**SOURCE DOCUMENT**:

____________

Progressive interactivity
There are up to 6 layers to choose from when it’s time to augment your web project with JavaScript. From pure static HTML, to a full-blown web-app experience, with hydration and client-side routing.
- Full static
Pre-rendered HTML pages, without JS at all. - Semi static
Surgically inserted bits of JS, for basic interactions. - Progressively enhanced
”Invisible” Custom HTML elements, loaded smartly. - Islands
Custom (Lit) HTML elements, loaded smartly and hydrated. - Whole-page hydration
The route root body template is interactive. - Client-side routing
On route change, the page is re-rendered with its JS template and new properties.
5 and 6 are a bit special. They load the same route modules on the client and the server.
By being holistic, they require to embrace a different mental model.
In this guide, we will explore each of these layers and see how they can be interleaved.
Layers
1. Full static
Just make sure to use the Lit SSR server html, which is a bit more performant, and doesn’t leave hydration markers in your rendered HTML markup (<-- lit-… -->).
It’s re-exported from @gracile/gracile/server-html.
You really have nothing special to do beside this precaution.

____________

**GIVEN RECORDS**:
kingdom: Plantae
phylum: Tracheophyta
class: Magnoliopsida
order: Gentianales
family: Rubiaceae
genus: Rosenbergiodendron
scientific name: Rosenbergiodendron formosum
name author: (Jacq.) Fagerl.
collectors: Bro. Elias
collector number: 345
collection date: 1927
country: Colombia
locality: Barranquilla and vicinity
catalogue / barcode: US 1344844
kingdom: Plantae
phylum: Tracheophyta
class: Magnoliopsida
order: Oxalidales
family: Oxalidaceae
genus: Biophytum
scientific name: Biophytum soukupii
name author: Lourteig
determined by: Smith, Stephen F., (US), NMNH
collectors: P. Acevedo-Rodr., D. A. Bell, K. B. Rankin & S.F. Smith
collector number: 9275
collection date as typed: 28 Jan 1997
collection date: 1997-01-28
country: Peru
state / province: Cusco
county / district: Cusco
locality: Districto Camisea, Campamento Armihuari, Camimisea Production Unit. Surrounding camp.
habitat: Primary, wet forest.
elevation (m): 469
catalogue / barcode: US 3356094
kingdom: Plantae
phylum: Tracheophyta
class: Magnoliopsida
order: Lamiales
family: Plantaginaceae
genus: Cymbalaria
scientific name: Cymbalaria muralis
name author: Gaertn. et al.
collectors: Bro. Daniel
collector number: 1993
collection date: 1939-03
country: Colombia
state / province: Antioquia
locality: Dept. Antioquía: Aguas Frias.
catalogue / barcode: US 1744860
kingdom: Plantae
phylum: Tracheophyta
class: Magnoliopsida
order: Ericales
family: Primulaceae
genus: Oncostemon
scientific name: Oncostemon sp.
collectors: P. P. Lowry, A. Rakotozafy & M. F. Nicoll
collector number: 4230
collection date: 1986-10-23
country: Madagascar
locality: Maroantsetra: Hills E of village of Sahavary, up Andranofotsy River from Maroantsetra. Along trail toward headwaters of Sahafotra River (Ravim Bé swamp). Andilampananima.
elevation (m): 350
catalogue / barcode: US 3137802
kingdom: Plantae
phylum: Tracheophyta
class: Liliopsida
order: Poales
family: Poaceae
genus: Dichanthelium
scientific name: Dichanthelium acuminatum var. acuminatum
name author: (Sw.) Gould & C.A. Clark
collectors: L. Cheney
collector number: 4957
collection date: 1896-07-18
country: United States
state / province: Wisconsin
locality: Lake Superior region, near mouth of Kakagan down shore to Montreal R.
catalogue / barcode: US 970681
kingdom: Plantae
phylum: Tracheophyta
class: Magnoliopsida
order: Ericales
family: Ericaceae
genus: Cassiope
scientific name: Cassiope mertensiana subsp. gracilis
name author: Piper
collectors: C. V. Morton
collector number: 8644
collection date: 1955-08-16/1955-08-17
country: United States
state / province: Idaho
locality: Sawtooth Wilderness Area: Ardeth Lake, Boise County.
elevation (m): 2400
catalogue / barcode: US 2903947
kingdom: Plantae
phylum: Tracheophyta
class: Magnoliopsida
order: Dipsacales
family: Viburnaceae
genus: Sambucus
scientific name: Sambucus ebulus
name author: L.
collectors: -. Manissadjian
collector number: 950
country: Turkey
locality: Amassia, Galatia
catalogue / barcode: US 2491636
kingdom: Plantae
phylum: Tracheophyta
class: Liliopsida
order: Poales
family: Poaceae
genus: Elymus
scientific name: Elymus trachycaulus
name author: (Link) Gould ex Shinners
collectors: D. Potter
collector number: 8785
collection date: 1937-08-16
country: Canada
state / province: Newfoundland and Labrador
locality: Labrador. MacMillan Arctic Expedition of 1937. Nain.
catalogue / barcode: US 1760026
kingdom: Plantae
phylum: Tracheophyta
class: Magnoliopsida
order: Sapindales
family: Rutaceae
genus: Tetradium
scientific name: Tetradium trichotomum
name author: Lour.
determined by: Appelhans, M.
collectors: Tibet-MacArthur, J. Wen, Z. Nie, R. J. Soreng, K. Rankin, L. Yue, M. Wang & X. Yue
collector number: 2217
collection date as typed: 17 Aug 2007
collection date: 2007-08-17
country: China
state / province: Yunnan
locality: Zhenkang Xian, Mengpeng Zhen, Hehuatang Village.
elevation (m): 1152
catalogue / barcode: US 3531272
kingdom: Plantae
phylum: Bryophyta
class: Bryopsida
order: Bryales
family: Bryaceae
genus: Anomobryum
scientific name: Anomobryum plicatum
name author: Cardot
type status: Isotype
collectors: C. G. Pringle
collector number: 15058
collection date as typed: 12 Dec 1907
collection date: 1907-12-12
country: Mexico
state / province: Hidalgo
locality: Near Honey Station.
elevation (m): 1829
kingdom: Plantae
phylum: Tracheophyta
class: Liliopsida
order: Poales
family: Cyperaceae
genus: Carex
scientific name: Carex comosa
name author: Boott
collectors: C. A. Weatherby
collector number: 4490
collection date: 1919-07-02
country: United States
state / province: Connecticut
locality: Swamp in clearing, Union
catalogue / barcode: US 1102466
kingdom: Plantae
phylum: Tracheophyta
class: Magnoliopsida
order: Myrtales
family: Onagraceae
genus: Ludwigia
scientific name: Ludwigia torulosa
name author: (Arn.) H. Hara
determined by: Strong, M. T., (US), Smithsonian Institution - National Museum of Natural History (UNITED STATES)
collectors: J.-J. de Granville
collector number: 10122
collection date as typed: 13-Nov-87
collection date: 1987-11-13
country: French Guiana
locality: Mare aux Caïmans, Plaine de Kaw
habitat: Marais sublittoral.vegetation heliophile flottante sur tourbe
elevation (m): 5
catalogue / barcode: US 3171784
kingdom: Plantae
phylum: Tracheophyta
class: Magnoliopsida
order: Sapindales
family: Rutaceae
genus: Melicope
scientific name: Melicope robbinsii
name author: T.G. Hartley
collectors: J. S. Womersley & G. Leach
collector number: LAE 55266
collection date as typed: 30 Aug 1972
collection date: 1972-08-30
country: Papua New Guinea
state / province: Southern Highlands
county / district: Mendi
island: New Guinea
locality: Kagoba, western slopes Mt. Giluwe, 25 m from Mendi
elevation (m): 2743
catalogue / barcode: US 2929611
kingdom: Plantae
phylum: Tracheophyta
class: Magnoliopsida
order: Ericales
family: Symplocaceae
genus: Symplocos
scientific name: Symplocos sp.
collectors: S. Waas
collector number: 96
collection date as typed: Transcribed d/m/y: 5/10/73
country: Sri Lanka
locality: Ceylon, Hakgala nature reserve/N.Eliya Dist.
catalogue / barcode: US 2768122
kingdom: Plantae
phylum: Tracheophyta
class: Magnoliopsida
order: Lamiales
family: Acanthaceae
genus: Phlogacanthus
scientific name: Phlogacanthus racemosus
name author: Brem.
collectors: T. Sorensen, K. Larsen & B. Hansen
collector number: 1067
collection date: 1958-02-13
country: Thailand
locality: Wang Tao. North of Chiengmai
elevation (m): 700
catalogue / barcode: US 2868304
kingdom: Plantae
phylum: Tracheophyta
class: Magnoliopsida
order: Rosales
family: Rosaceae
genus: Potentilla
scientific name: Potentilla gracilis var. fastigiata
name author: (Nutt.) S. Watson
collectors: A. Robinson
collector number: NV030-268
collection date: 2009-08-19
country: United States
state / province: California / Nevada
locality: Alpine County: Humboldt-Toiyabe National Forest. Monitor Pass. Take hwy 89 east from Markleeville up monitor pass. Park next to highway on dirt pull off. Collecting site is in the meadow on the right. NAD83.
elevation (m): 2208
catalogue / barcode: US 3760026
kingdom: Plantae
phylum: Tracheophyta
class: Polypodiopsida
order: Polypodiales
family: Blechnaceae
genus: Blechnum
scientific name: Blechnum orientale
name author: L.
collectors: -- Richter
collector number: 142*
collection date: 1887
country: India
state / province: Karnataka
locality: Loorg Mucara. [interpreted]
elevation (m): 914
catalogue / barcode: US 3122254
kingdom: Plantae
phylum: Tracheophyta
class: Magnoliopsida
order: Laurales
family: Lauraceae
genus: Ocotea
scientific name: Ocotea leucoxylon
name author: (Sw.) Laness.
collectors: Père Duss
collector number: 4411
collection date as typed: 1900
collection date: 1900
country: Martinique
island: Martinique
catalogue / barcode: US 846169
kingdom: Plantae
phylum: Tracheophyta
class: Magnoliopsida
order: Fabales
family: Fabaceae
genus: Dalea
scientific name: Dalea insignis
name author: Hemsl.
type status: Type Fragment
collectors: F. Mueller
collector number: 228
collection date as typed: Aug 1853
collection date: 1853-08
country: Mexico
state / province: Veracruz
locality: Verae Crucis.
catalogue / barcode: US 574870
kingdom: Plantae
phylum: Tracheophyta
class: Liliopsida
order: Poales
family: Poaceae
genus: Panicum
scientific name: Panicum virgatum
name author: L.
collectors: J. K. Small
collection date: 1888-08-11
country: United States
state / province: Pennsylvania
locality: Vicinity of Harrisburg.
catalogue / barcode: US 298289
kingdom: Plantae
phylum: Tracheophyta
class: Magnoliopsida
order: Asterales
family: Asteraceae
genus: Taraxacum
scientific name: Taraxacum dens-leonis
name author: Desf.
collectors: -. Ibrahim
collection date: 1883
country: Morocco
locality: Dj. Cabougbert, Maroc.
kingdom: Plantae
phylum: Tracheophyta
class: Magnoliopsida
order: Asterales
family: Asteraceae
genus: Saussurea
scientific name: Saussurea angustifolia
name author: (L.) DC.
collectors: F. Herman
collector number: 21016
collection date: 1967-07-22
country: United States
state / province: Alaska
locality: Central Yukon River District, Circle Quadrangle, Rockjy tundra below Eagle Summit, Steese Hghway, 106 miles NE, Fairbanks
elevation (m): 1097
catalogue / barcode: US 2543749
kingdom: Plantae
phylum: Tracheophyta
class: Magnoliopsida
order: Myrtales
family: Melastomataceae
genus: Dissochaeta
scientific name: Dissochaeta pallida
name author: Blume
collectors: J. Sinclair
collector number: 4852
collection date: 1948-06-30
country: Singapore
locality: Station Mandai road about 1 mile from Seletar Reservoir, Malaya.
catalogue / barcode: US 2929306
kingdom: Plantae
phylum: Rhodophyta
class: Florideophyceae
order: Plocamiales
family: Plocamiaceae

____________

**TASK DESCRIPTION**:
Output the portion of the progressive interactivity page starting at "By being holistic, they" and ending at "markup (<-- lit-… -->).", copied without any changes. The rows shown here were taken from a separate source and are not related to the text.

**RESPONSE**:
By being holistic, they require to embrace a different mental model.
In this guide, we will explore each of these layers and see how they can be interleaved.
Layers
1. Full static
Just make sure to use the Lit SSR server html, which is a bit more performant, and doesn’t leave hydration markers in your rendered HTML markup (<-- lit-… -->).